In venture (as in all investing), there’s a fixed pool of capital. Limiting the number of False Positives yields more opportunity for those ill-made investment dollars to flow into other investments that can’t knowably be grand slams, but just might be. That is, limiting (predictably) False Positives lowers the opportunity cost and enables an investor to have more shots on goal in more fertile areas — increasing the odds of True Positives to bloom (and thus lowering False Negative rates in the process).
Upside vs. Downside Risk
There’s another way to conceptualize this discussion that doesn’t require the (still confusing) tug-of-war between false/true positives/negatives. Utter the word “risk” to most and clear visuals spring to mind:
A gambling table
A stock market crash
Perhaps a shady-looking back alley
That is, when most people consider risk they default to “downside risk”; effectively, what could go wrong if I do XYZ. This is the land of lawyers and accountants, whose jobs are predicated on the ability to avoid and/or weather shocks that catalyze such downside events.

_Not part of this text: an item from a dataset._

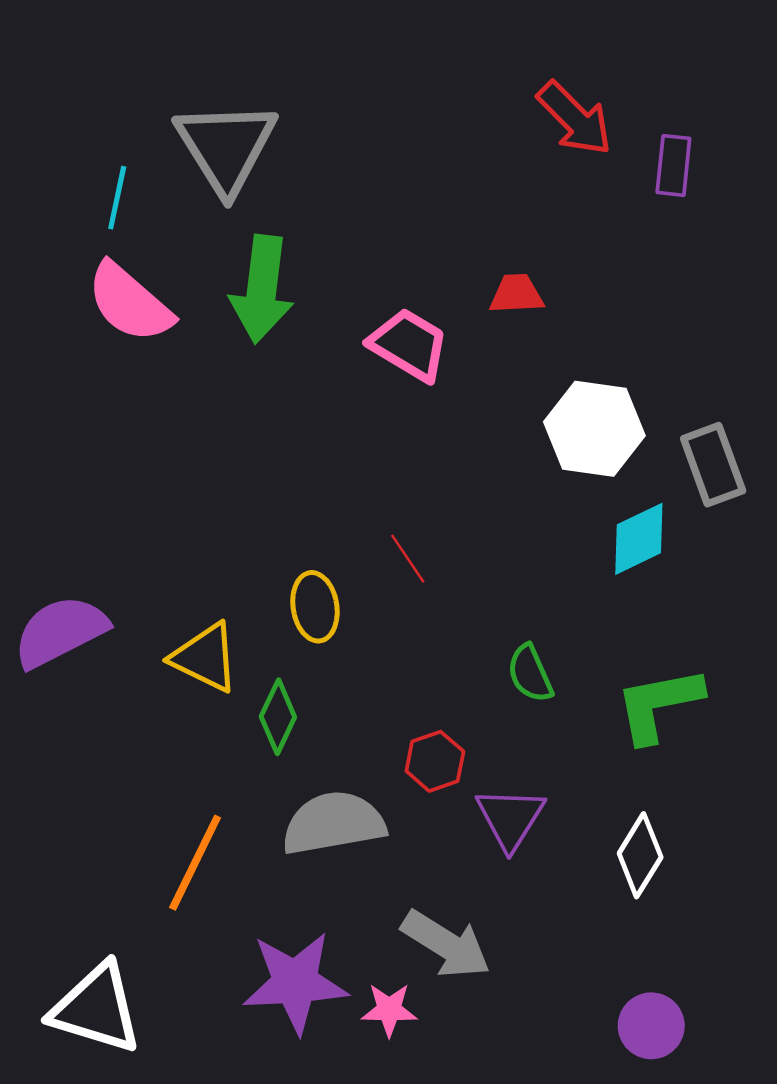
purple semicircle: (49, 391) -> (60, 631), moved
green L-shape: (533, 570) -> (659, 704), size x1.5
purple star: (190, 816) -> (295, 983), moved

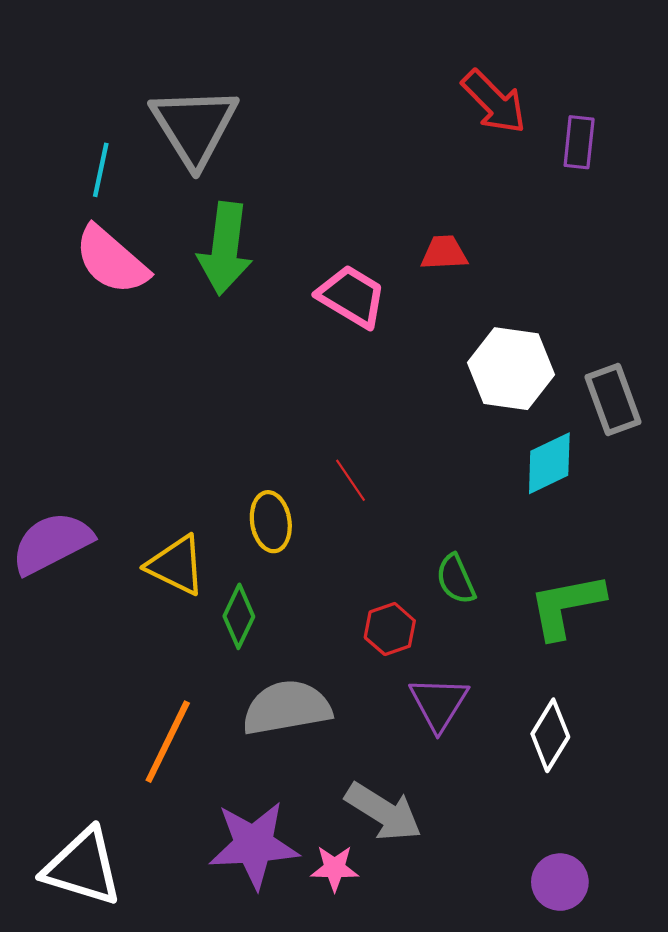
red hexagon: (435, 761) -> (390, 629), moved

These are all manifestations of risk, for sure, but they represent just one side of the ledger. Our preoccupation with such downside scenarios is understandable — losing something is painful! That visceral reaction, I think, more readily occurs because it involves something we already have (ownership) and a present reality (tangibility). Given these two vectors, it’s little surprise that the other risk type so rarely pops to one’s mind when triggered — that of upside risk.
This form of risk is less intuitive — we might re-characterize it into a more colloquial form by calling it “missed opportunity”. This is the domain of entrepreneurs and alpha-hunting investors. And as I discussed above, it’s a shame this risk form is relatively less developed because this is where larger losses (both personal and commercial) are likely to accrue. Again, “actual losses” (downside risk) feel worse for most, but visceral is non-equivalent with absolute risk.
Thus we return to the start of the piece. By focusing considerable energy on eliminating “predictable errors”, we grant ourselves the space to lessen both downside and upside risk; to incur less pain from false positives and from false negatives; to give ourselves greater opportunities to asymptotically approach “optimal” in whatever domain we’re concerning ourselves with at the time.
Simple advice. Incredibly difficult to achieve.
It’s a truly awful bit of branding, as it is far far too easy to confuse them. Science really needs a marketing arm.